■ **TO-DO ITEM**:
Search for the word "alacsony" in the entries. Each line that holds it should be copied.

■ **DATASET CONTENT**:

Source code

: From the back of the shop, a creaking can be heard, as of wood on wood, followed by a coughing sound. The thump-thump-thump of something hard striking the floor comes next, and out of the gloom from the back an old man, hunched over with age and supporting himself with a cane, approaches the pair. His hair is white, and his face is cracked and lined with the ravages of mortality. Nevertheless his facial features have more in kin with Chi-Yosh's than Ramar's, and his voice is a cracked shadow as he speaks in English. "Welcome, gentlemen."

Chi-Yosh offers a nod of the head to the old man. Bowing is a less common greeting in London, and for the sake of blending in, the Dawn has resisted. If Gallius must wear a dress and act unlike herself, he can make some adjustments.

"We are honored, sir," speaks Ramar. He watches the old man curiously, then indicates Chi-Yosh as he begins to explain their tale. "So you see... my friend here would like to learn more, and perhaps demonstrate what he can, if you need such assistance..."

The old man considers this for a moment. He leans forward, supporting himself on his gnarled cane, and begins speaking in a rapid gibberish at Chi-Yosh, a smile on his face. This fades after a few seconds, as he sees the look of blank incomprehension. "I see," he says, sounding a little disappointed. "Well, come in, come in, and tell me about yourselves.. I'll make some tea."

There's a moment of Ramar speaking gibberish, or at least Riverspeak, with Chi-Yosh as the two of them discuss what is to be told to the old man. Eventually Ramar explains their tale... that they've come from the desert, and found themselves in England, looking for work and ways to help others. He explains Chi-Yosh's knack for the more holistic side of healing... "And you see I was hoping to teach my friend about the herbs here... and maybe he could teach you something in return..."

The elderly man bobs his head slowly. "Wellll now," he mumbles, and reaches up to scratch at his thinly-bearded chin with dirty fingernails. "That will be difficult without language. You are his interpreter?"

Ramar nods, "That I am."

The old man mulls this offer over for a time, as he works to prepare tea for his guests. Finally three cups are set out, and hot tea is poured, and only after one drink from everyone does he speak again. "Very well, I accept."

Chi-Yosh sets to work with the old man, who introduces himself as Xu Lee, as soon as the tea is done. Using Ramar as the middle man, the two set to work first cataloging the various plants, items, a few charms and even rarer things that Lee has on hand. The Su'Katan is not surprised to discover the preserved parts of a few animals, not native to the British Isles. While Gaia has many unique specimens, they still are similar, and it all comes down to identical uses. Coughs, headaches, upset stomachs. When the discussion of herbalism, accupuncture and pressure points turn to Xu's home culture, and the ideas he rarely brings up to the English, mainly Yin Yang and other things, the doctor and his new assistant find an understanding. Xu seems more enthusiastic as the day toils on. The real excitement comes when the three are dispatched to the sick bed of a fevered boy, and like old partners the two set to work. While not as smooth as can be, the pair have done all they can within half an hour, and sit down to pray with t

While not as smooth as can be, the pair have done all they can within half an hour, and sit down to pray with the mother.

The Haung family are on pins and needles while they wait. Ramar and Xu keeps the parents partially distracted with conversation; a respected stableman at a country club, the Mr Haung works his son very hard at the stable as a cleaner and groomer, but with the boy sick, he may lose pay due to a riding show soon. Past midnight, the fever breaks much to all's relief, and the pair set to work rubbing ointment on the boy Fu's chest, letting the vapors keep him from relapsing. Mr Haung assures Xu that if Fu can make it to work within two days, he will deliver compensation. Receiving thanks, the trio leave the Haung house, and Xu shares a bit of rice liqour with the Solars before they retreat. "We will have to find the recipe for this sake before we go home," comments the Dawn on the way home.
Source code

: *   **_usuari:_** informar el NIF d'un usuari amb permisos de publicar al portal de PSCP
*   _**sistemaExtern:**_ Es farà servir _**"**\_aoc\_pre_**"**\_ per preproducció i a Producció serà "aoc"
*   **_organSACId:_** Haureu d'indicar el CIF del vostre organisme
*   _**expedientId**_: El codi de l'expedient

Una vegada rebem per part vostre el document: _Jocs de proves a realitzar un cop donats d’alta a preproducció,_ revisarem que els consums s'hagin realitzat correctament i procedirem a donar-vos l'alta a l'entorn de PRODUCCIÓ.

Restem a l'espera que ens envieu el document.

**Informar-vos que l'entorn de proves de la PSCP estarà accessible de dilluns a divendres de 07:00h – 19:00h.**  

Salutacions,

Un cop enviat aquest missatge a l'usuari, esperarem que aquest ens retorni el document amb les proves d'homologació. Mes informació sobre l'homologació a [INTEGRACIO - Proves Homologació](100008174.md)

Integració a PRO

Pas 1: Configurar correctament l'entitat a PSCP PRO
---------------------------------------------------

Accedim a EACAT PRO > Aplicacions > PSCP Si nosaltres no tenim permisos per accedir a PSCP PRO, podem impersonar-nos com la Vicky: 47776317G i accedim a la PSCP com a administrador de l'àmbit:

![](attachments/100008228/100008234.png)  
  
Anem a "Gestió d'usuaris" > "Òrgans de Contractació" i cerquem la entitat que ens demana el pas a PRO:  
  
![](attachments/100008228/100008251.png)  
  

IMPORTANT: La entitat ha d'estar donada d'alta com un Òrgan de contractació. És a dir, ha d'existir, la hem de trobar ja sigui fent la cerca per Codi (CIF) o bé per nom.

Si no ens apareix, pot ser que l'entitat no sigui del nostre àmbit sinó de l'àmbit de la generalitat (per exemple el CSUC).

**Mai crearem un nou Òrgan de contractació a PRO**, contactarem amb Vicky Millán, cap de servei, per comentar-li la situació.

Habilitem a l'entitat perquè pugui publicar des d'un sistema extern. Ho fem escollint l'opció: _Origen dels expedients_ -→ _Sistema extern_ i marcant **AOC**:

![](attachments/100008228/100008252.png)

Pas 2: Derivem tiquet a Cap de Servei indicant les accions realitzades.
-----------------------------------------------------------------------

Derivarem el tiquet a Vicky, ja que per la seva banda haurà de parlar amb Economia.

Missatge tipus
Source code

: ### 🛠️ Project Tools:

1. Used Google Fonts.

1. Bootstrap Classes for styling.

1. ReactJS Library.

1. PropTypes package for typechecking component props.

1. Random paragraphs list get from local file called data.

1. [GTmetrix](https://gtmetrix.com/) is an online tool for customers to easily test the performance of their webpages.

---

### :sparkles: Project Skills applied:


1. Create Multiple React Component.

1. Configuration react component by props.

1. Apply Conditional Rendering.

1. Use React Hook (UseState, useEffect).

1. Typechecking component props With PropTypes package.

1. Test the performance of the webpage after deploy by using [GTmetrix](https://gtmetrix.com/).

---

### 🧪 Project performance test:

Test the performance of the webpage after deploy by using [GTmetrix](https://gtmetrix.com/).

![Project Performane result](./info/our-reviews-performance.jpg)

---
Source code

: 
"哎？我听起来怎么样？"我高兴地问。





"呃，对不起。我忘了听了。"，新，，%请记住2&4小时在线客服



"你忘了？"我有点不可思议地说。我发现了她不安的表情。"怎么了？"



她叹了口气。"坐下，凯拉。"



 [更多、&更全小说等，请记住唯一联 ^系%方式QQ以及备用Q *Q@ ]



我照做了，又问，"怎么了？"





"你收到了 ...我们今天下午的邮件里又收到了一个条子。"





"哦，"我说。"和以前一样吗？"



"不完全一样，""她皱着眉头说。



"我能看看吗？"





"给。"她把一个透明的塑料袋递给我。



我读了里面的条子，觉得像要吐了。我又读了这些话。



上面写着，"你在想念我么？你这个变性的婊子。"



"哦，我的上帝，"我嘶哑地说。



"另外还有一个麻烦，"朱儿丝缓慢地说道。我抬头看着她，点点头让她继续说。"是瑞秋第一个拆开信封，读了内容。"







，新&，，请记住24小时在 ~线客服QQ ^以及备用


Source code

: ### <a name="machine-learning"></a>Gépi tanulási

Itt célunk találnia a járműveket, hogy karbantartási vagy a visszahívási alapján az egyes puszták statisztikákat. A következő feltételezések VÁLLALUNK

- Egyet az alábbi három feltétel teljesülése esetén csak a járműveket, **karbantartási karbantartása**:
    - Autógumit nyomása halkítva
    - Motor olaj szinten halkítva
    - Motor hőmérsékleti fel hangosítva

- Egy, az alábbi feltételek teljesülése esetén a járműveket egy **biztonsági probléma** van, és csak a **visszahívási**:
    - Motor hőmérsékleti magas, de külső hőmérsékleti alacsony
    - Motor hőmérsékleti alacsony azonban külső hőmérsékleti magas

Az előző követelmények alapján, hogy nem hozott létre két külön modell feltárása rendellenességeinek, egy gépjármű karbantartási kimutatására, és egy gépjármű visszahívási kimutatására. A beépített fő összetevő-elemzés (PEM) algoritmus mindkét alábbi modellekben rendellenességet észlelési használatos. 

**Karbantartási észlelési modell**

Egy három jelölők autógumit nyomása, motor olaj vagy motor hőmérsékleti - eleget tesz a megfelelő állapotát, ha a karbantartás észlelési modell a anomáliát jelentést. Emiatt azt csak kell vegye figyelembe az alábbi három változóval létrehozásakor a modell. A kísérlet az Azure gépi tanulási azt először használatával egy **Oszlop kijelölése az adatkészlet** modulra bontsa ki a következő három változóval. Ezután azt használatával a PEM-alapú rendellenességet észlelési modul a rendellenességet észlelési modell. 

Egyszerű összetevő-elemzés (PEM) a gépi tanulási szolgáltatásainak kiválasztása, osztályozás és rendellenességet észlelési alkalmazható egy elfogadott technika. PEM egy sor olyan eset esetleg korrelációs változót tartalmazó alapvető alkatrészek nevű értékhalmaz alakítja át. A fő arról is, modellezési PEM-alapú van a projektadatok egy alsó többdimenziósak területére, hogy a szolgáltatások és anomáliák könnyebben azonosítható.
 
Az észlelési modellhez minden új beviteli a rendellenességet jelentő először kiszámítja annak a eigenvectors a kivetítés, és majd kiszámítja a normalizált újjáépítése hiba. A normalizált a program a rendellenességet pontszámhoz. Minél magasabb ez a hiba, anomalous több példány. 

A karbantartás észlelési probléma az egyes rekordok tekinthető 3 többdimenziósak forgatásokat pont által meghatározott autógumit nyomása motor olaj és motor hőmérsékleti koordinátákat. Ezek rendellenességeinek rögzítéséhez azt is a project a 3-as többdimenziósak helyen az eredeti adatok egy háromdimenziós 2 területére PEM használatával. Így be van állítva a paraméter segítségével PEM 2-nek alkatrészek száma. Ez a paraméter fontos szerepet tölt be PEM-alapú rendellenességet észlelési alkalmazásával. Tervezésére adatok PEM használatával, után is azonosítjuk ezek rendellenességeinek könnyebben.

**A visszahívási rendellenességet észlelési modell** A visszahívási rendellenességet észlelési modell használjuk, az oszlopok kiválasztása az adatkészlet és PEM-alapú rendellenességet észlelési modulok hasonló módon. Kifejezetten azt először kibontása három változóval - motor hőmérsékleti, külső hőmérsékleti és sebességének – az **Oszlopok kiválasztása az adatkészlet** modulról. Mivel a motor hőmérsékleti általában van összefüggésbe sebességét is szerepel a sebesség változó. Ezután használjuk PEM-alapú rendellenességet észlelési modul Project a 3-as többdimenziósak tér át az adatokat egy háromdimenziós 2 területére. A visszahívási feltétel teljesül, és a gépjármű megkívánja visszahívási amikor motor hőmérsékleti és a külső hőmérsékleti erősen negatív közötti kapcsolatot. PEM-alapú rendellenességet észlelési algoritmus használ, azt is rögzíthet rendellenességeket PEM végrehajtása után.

■ **SOLUTION FOR THIS EXERCISE**:
    - Motor hőmérsékleti magas, de külső hőmérsékleti alacsony
    - Motor hőmérsékleti alacsony azonban külső hőmérsékleti magas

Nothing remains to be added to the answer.